## Task material
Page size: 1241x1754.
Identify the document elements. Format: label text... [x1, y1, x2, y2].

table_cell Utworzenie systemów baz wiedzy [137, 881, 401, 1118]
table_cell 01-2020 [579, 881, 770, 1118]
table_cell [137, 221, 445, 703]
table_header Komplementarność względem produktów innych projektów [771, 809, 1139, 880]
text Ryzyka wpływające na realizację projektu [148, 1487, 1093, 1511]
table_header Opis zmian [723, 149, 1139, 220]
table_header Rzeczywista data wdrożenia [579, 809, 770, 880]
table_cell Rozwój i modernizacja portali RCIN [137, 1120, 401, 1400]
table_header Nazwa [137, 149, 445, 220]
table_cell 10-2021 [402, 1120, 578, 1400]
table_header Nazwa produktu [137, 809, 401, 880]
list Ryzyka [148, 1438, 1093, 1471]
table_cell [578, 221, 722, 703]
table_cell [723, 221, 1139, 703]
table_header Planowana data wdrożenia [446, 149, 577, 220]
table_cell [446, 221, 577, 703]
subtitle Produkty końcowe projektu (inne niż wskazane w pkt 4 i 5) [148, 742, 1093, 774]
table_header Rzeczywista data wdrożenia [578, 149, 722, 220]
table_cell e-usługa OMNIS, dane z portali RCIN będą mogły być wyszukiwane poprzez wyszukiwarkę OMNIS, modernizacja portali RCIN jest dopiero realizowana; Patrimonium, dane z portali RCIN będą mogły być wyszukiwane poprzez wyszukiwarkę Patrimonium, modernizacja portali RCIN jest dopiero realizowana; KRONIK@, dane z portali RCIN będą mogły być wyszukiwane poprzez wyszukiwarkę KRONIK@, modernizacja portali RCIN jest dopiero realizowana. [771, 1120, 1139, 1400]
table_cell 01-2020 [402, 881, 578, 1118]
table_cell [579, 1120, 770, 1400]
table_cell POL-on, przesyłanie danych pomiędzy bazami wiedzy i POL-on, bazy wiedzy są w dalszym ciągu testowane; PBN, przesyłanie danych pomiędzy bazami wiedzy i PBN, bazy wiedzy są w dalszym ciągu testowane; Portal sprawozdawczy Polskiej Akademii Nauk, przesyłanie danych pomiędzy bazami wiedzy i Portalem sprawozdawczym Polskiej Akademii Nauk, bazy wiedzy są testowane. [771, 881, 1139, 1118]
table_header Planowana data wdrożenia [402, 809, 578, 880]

--

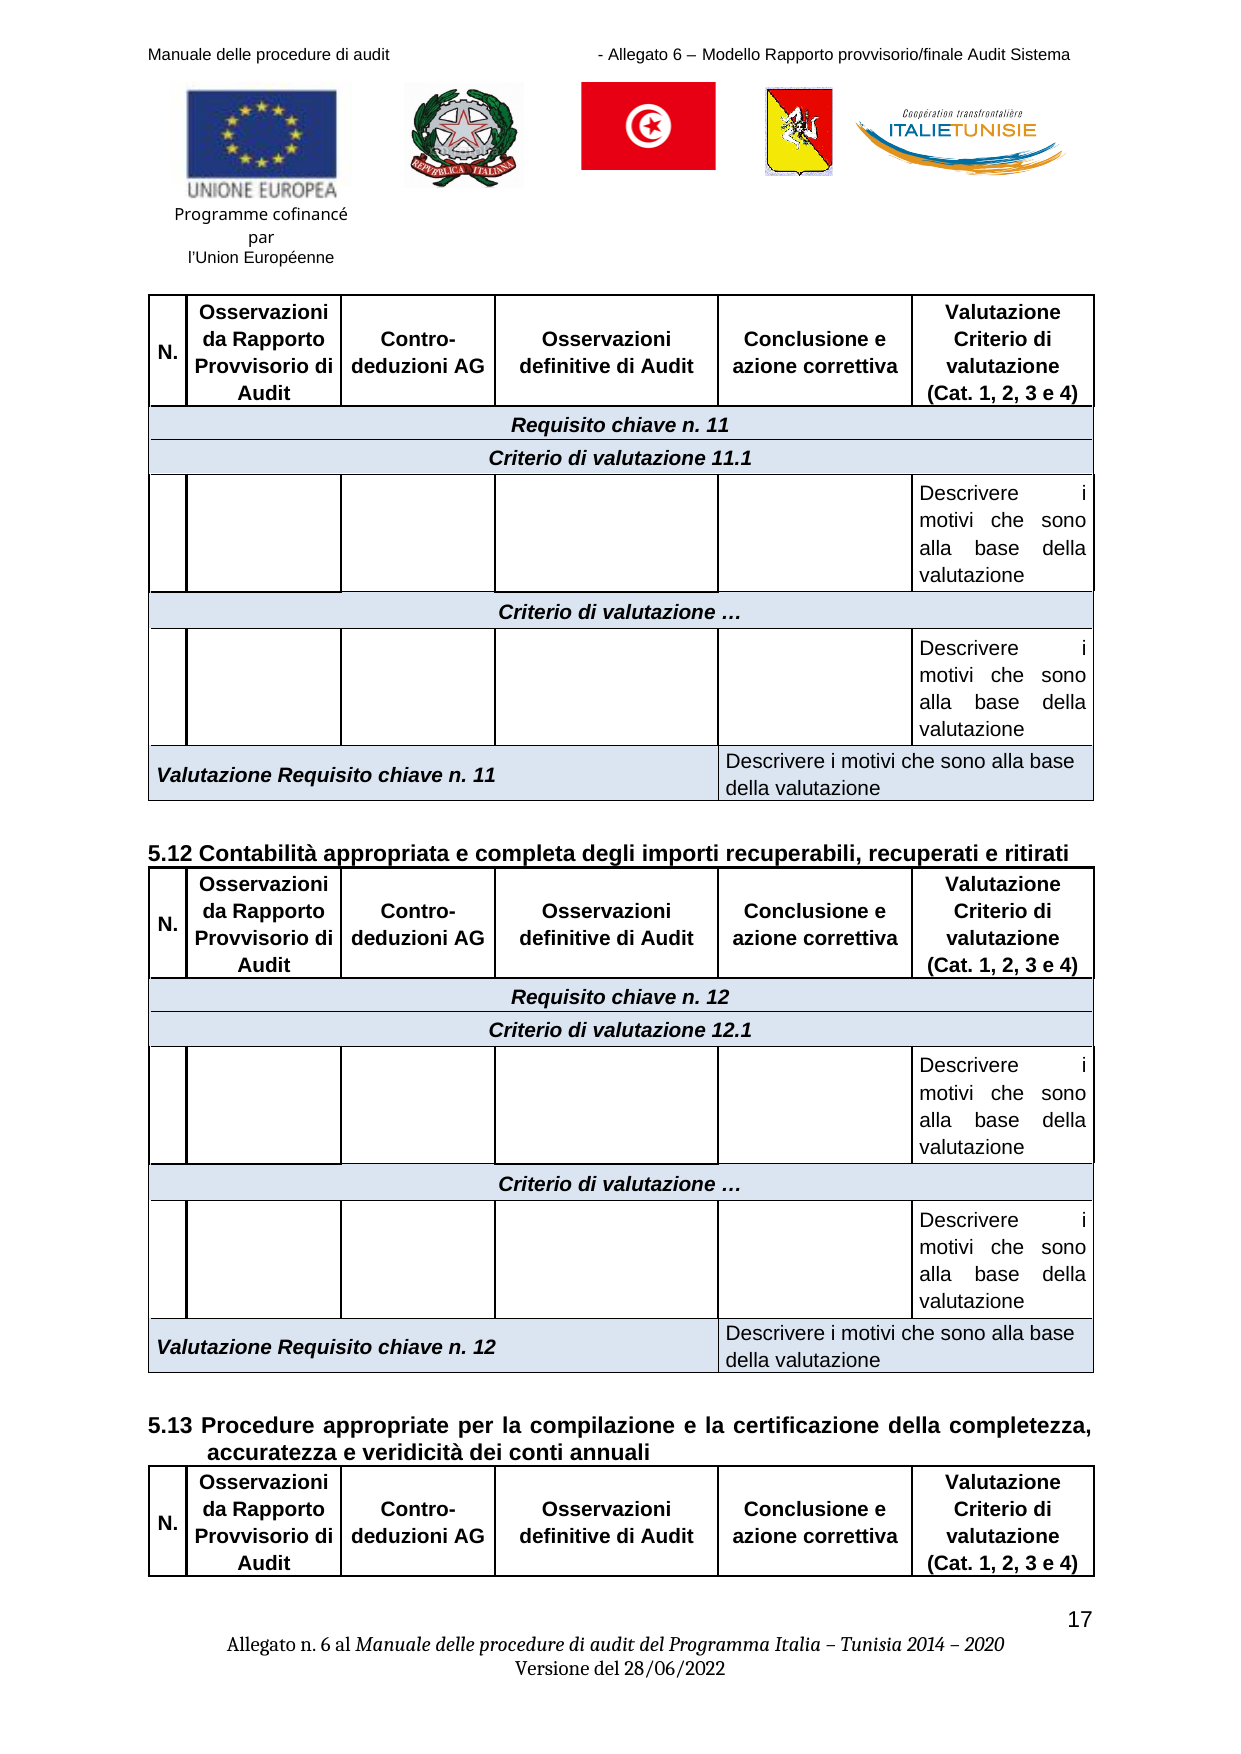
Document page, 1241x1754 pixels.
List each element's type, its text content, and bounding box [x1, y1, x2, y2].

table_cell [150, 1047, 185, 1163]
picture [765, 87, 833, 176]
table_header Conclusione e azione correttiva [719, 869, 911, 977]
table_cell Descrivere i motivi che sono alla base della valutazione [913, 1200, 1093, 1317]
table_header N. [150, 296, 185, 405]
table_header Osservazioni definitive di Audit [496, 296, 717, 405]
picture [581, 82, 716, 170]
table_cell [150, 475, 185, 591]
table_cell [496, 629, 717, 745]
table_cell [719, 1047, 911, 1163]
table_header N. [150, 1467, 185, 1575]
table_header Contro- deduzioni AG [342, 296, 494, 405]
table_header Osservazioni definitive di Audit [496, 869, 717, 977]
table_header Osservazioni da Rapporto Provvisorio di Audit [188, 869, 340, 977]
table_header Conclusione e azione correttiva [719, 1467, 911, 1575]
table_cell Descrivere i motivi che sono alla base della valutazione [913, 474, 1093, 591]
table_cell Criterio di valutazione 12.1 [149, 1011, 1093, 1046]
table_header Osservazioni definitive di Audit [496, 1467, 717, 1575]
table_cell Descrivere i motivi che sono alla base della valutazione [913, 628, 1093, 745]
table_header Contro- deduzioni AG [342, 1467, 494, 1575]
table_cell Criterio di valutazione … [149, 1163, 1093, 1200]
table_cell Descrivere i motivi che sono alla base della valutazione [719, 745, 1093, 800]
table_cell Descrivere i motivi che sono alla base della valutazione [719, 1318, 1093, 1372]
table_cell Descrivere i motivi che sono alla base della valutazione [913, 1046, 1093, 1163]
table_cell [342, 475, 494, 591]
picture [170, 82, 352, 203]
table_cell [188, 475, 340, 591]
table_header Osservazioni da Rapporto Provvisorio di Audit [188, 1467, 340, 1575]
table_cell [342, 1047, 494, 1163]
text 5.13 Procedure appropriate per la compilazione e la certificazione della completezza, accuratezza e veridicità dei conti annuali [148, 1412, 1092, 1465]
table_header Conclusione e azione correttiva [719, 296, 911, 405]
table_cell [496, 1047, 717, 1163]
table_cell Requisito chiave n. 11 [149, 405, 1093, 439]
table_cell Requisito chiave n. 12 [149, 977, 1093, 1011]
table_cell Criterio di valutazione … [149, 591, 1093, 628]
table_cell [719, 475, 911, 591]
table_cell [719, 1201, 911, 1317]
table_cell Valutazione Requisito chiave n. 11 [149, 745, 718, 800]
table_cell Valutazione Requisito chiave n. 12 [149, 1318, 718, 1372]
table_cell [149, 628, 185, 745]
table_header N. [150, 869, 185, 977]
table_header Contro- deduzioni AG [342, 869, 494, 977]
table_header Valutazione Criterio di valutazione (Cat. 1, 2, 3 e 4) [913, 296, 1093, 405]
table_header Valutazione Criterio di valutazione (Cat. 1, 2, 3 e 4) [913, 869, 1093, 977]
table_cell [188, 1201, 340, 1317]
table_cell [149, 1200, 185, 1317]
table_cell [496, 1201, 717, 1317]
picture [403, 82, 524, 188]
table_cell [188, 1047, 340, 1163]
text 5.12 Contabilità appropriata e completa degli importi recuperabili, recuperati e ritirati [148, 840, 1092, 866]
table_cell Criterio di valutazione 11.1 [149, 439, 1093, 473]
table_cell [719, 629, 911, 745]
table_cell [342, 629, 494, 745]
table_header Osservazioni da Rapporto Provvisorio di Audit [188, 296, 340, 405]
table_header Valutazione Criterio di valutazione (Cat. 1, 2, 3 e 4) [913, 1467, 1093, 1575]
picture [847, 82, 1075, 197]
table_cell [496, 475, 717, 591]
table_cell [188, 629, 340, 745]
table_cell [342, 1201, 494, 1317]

## What to produce
From the listing above, collect every line that mentions the word "Nazwa".

## Response below
table_header Nazwa [137, 149, 445, 220]
table_header Nazwa produktu [137, 809, 401, 880]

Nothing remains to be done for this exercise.